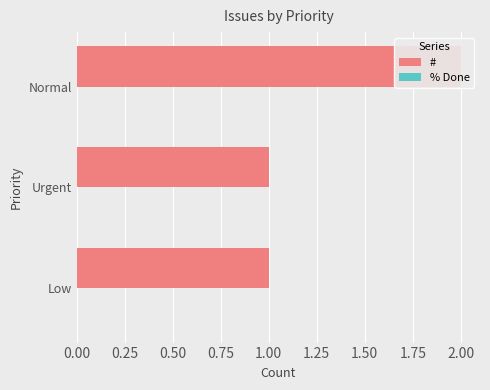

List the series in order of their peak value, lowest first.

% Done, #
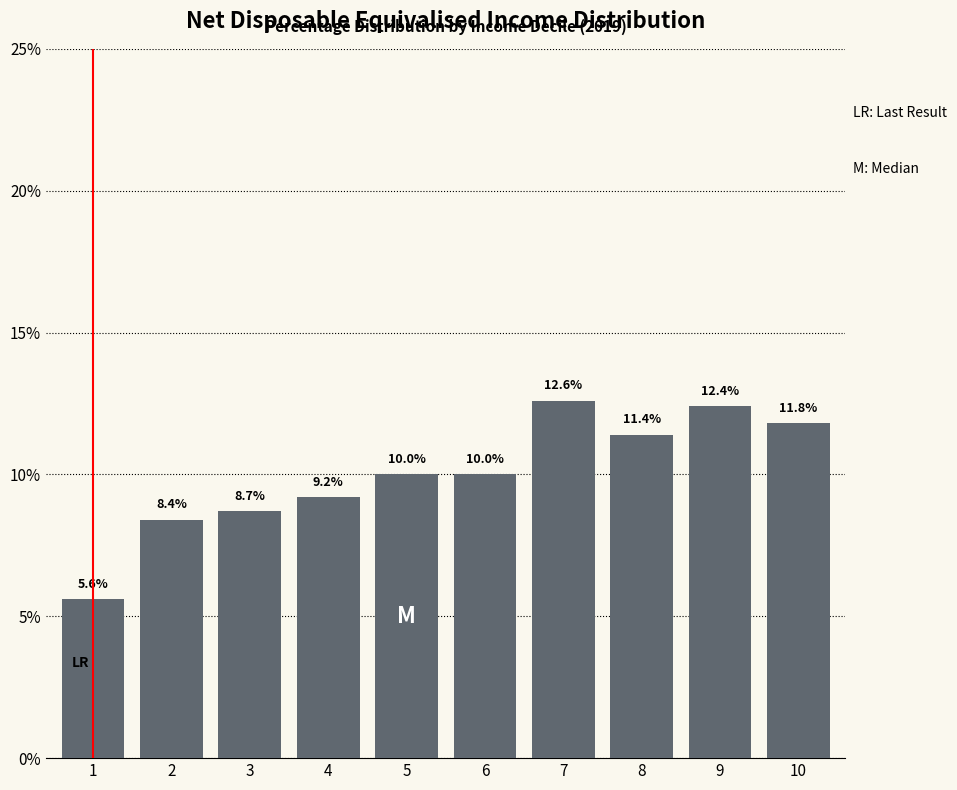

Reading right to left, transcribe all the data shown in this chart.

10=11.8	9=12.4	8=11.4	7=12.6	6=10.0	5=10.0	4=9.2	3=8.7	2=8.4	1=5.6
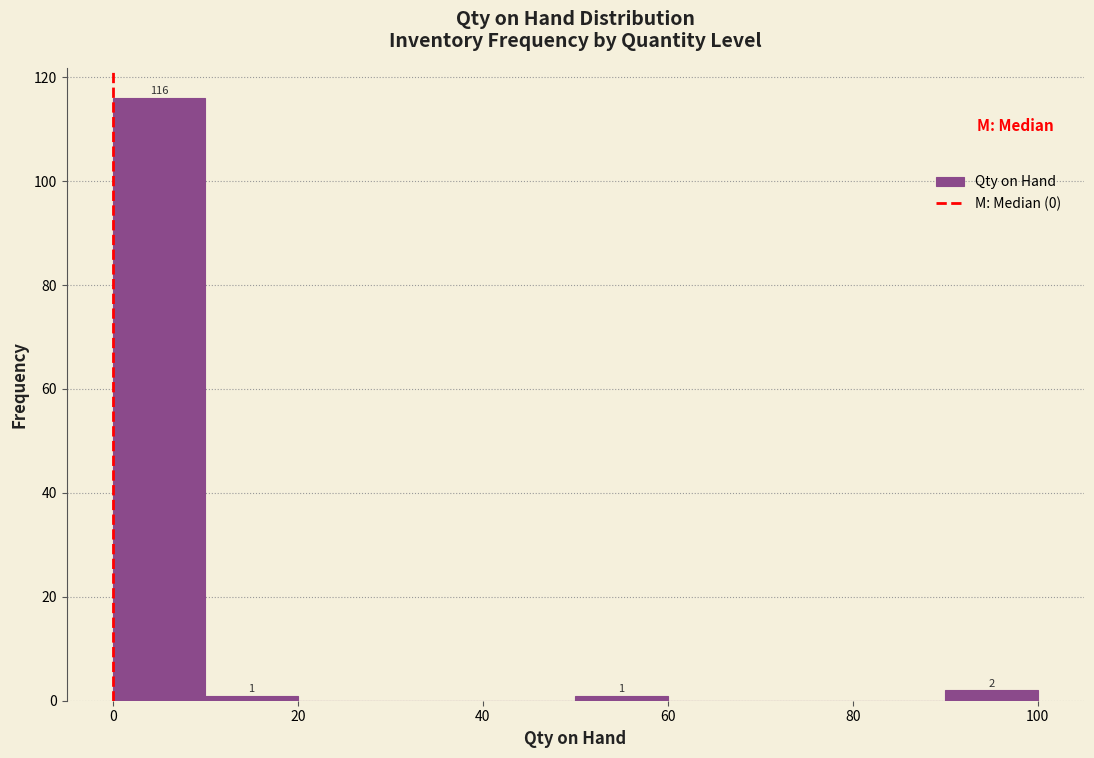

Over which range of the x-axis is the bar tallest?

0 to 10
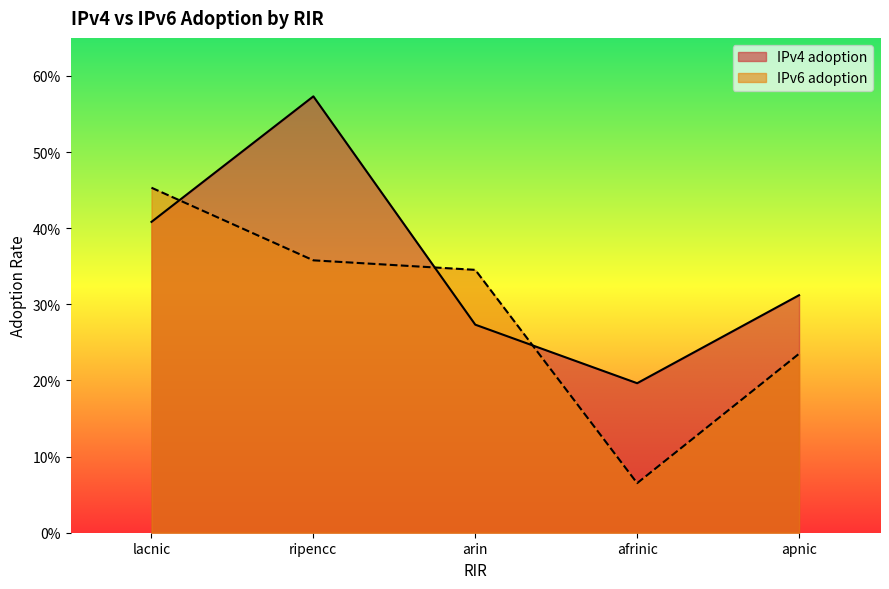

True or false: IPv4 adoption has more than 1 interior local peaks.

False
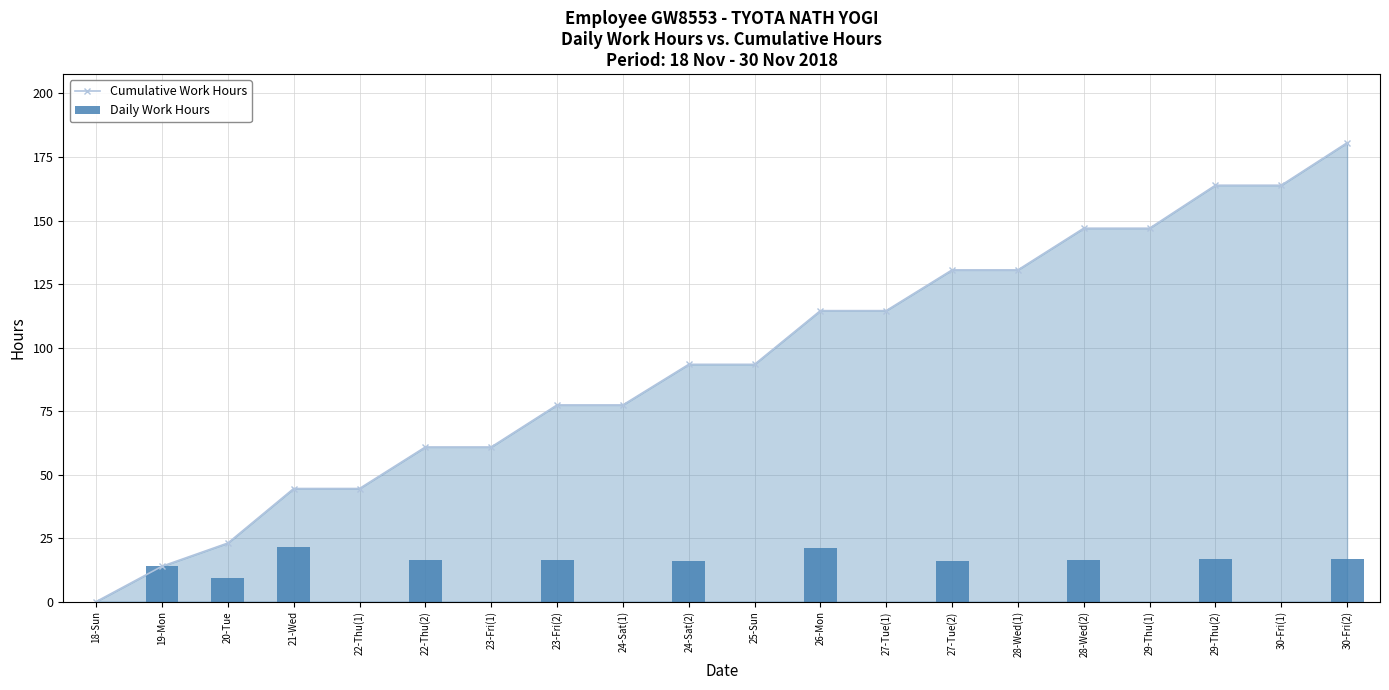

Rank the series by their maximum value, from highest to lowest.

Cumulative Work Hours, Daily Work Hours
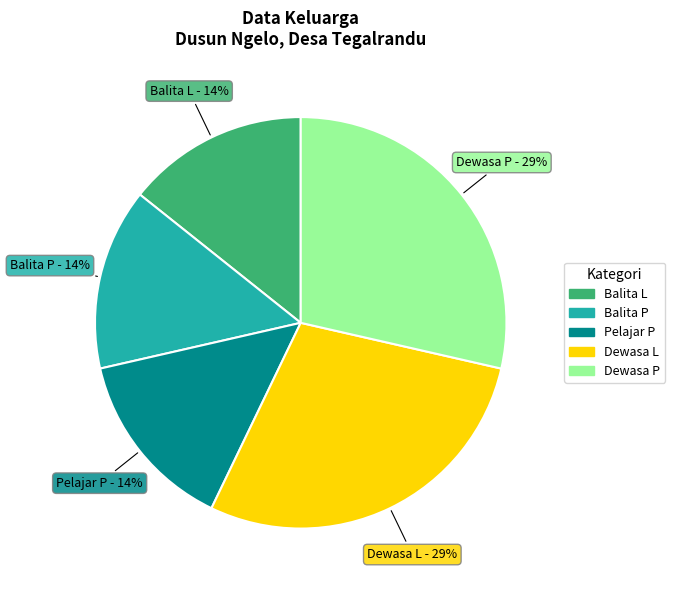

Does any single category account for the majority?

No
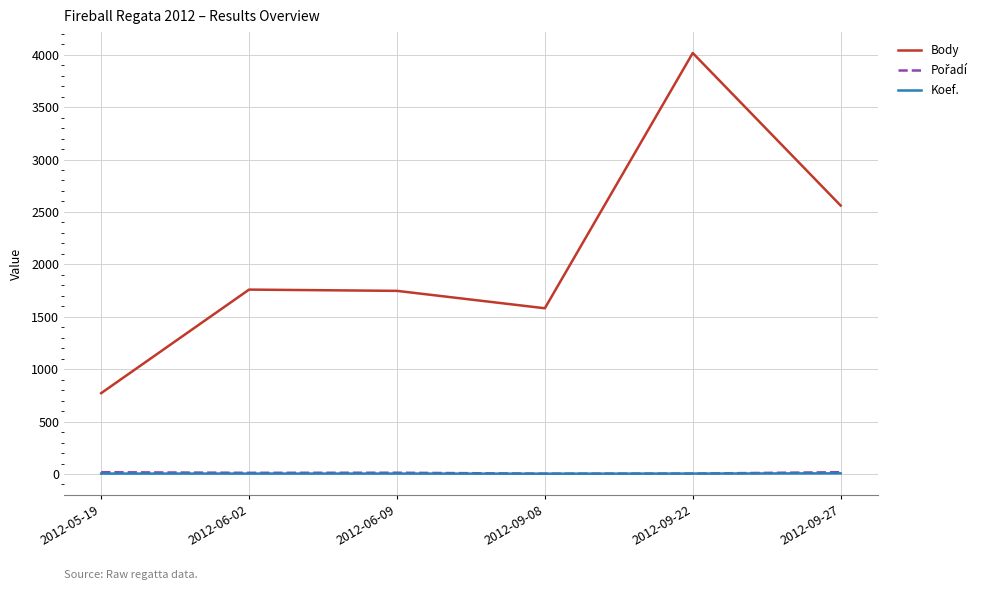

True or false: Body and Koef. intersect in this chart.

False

········

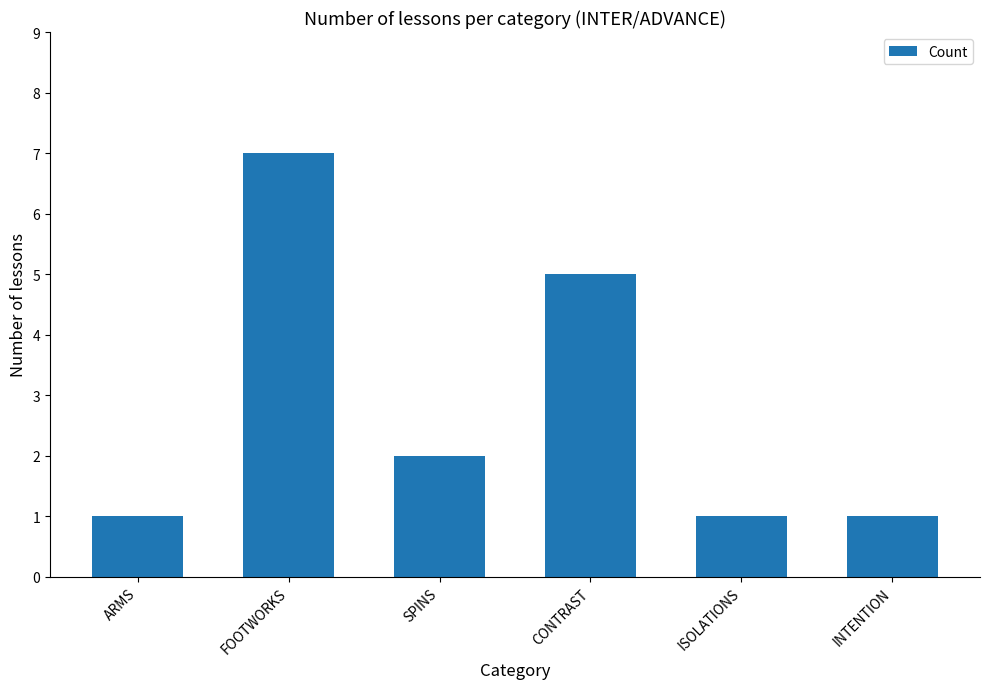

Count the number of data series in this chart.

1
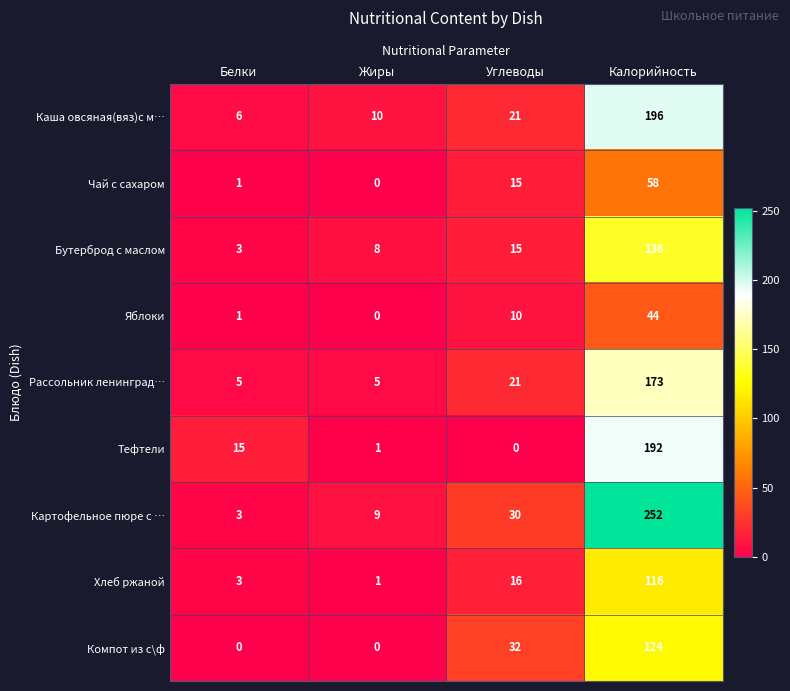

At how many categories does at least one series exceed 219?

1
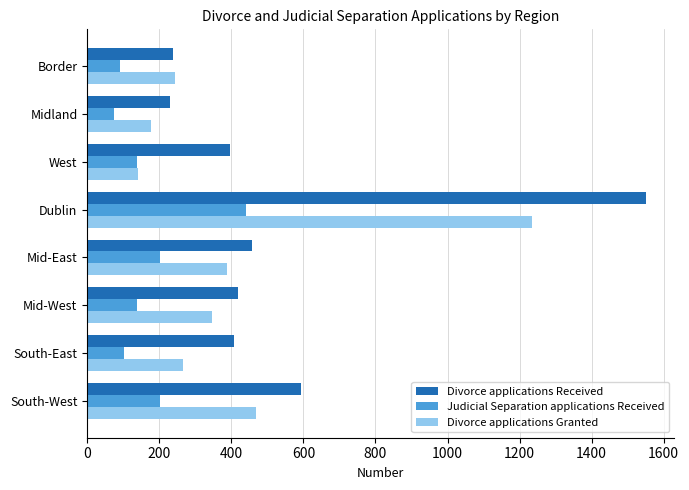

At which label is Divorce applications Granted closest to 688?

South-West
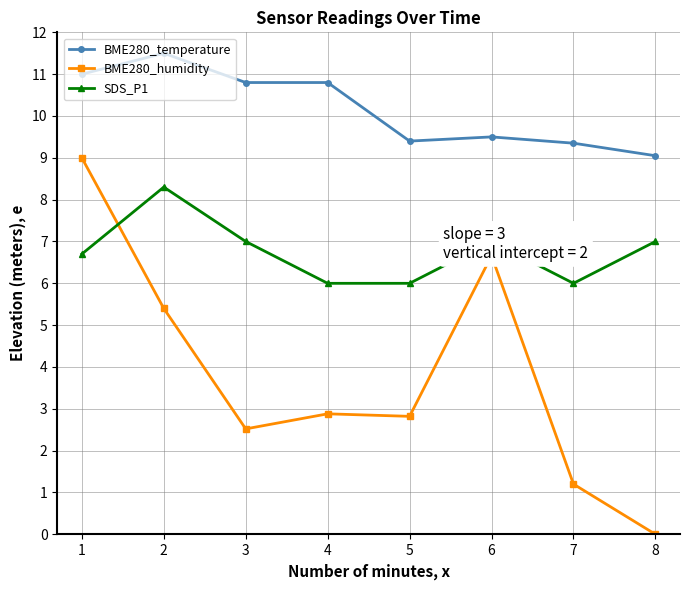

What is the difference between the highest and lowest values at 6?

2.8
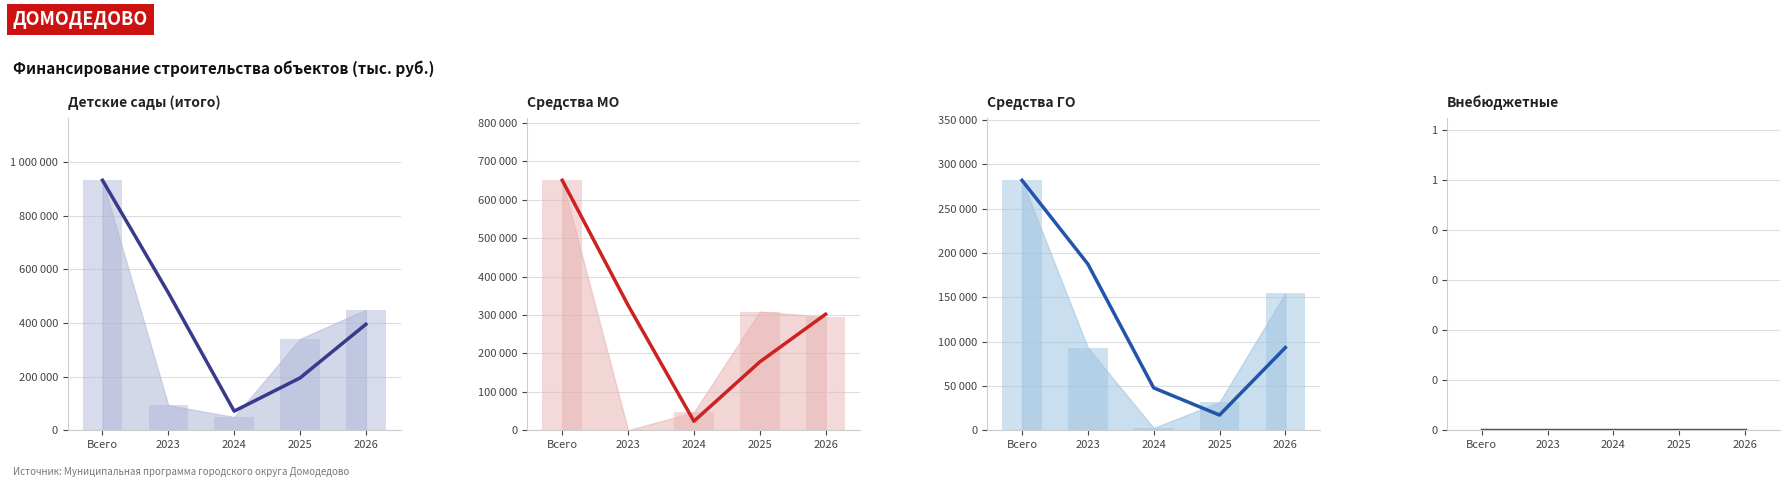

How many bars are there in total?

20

········

▶ **Task**
Print every line from the one containing "List the series" down to the one containing "True or false: Body", including both of those lines, in their original form. Leave the pictures out.

▶ **Written solution**
List the series in order of their peak value, lowest first.

% Done, #

Reading right to left, transcribe all the data shown in this chart.

10=11.8	9=12.4	8=11.4	7=12.6	6=10.0	5=10.0	4=9.2	3=8.7	2=8.4	1=5.6

Over which range of the x-axis is the bar tallest?

0 to 10

True or false: IPv4 adoption has more than 1 interior local peaks.

False

Rank the series by their maximum value, from highest to lowest.

Cumulative Work Hours, Daily Work Hours

Does any single category account for the majority?

No

True or false: Body and Koef. intersect in this chart.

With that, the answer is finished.